Patricia Cantero and Silvia Mas faced the final Medal Race with options to fight for gold. They were second to ten points behind the French Lecointre and Retornaz. Behind, the Swiss Fahrni and Siegenthaler were three points behind the Spanish. The British Mills and McIntyre also pointed to the fight for the podium at one point behind the Swiss.
All possibilities were open for the Gran Canaria and the Catalan after a championship in which they premiered in third position to take the lead on the second day, since they would defend until Thursday.
Patricia Cantero and Silvia Mas faced this Medal Race with enthusiasm and willing to give their all to reach gold, but a difficult start due to the lack of wind and fought for finding the best position to face the regatta led them to a sailor’s worst nightmare : the Race Committee marked two boats offline.
The jury first gave notice to Spanaky and Tsoulfa’s Greek ship and left the fleet and followers in suspense until minutes later they were positioned aft of the Spanish ship, putting an end to all the hopes cultivated.
The Canarian-Catalan duo added a 22 that erased the dream of the medal, but managed to stay in fourth position, highlighting the good partial results added up to that moment and that reflect the excellent level achieved by the Spanish team’s sailors, the current world champions of the class.
The disappointment suffered in the women’s category of this European Championship in the 470 class was tempered by the final result of the national crew taking part in the men’s.

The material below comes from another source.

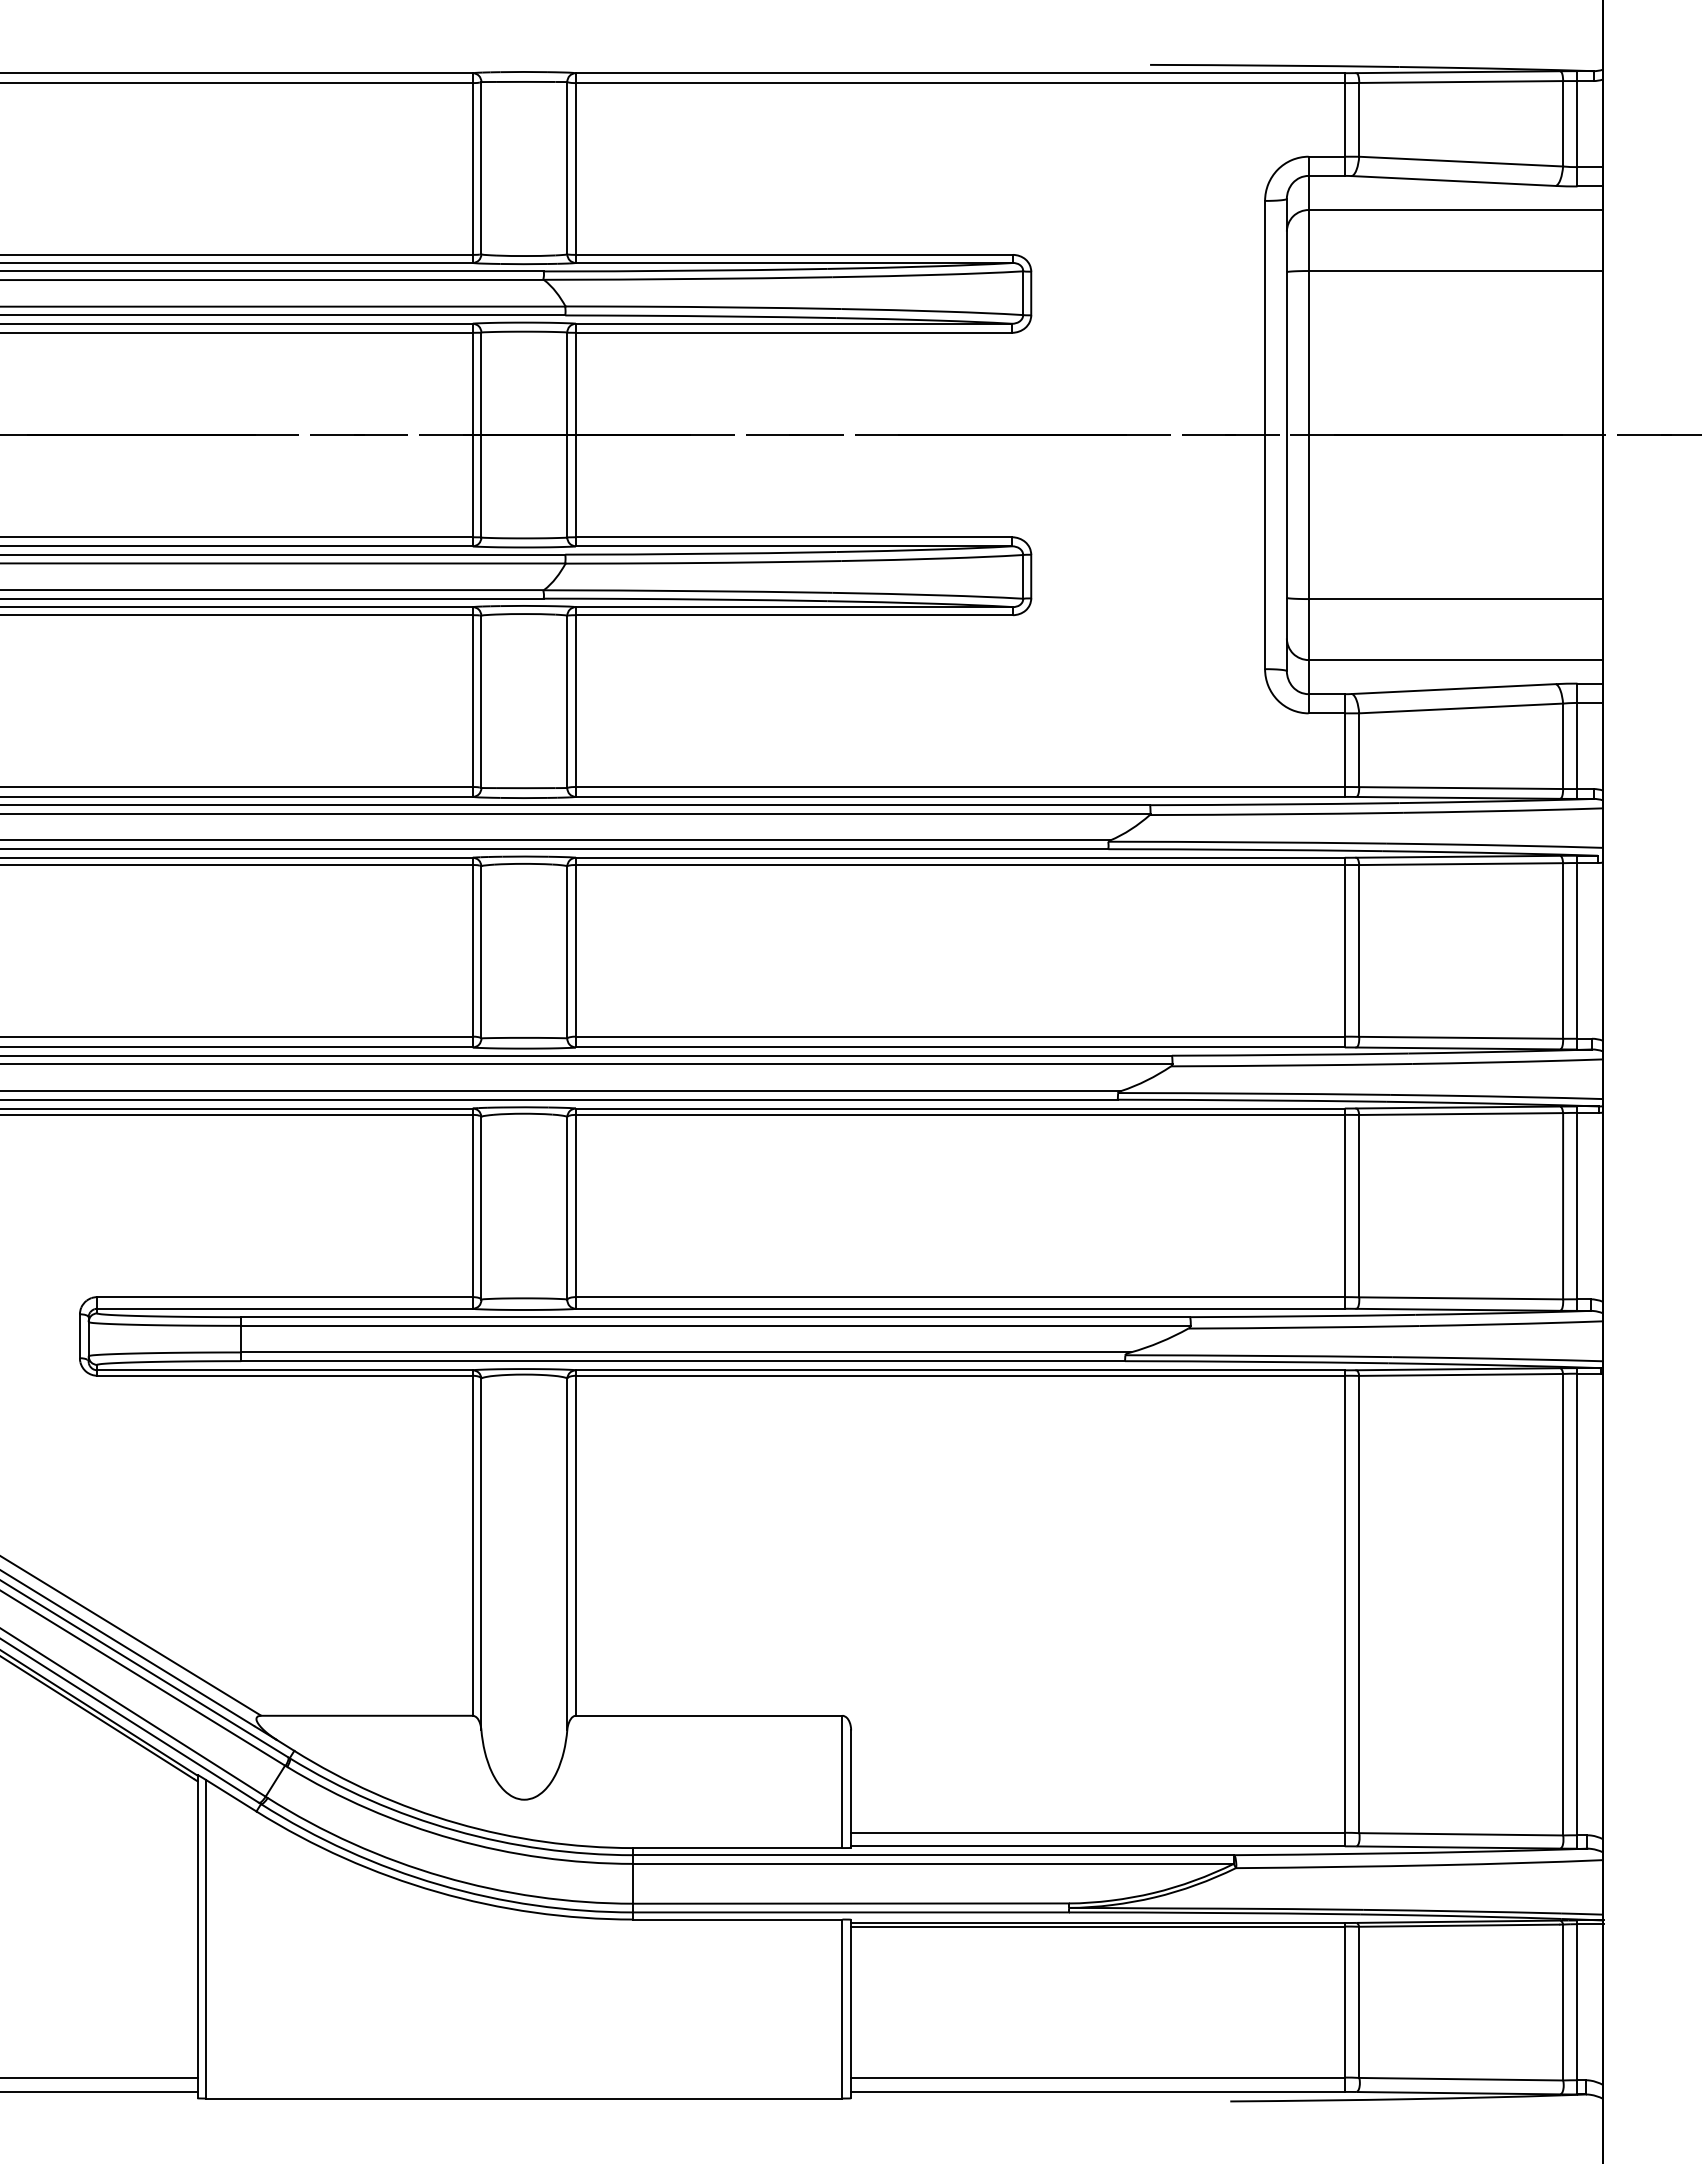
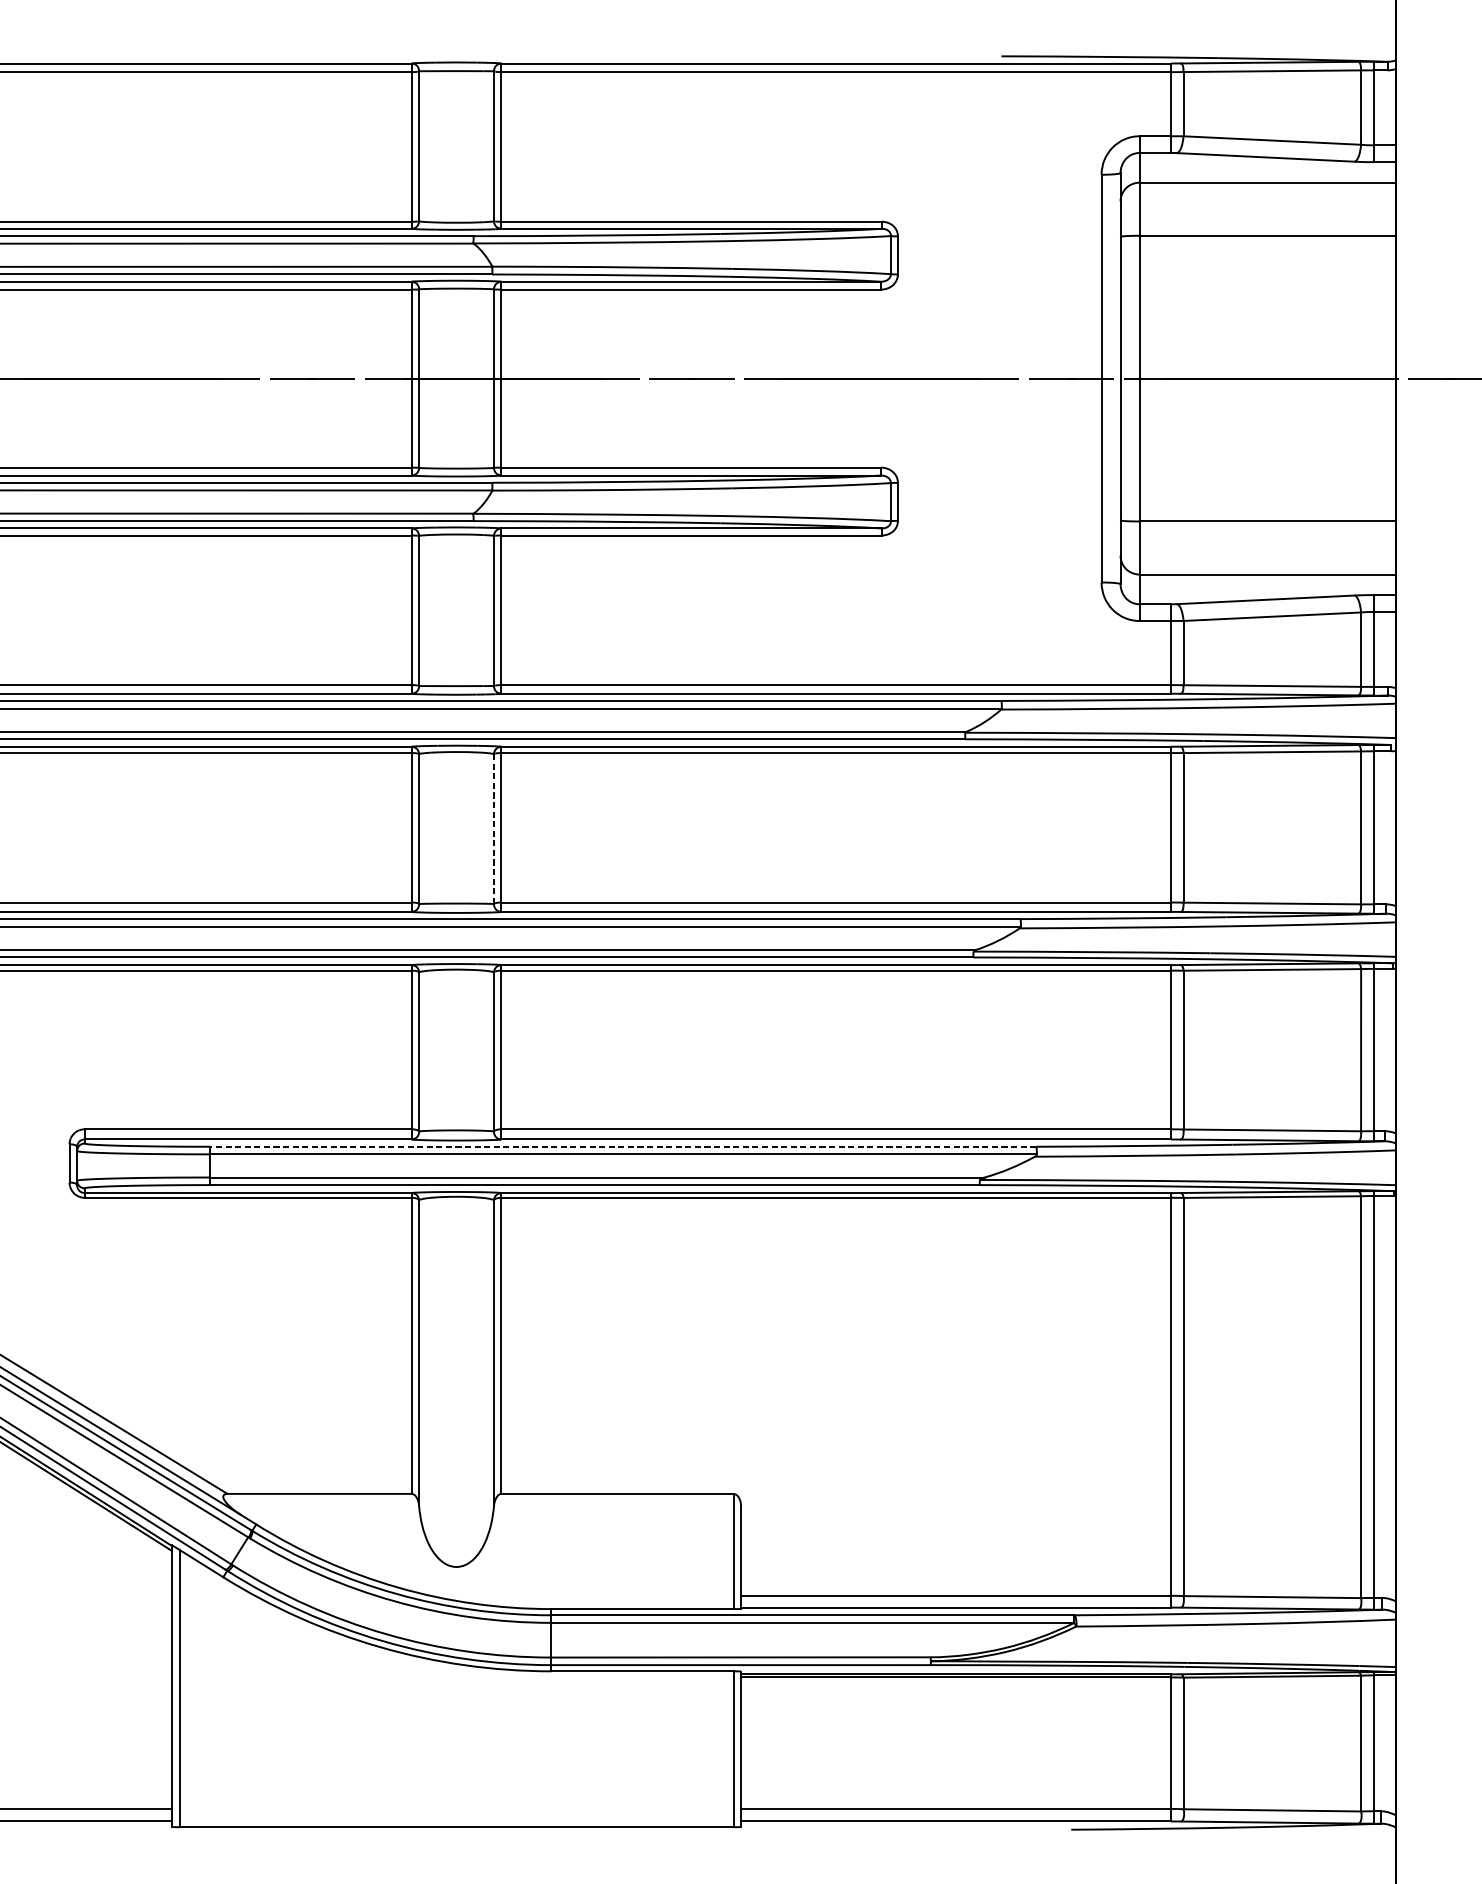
line: (567, 952) -> (494, 829), solid -> dashed
line: (715, 1317) -> (623, 1147), solid -> dashed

The crew made up of Jordi Xammar and Nicolás Rodríguez took the silver. On a difficult day, those who will also be Olympians in Tokyo took to the water yesterday with clear accounts in the Medal Race, with ten boats in contention. A first place of yours against a last of the French would give them the gold; silver had to be fought with the Swedes, who started tied on points and with the same chances as the Spaniards. The Swiss were too far away to enter the equation and New Zealand, which was second, was playing another war.
The Catalan-Galician duo once again proved that they were capable of anything and they fought for the gold while the French lagged behind, engaging in a hand-to-hand with the New Zealanders at the head of the fleet in the third section of the test.
A penalty for the Spaniards broke this magic and an agonizing arrival, without wind, at the last leeward mark, brought a thread of hope for the last section that began. But the wind set the tone and pushed the British to victory, distributing a fifth for the Spanish, a seventh for the Swedes and a tenth for the French, last.
Everything can happen in a regatta and the gold was almost served for Xammar and Rodríguez who, finally, hung the silver medal, leaving the continental title in the hands of the Gauls Peponnet and Mion, while the absolute victory in the final classification fell in New Zealanders Snow-Hansen and Willcox.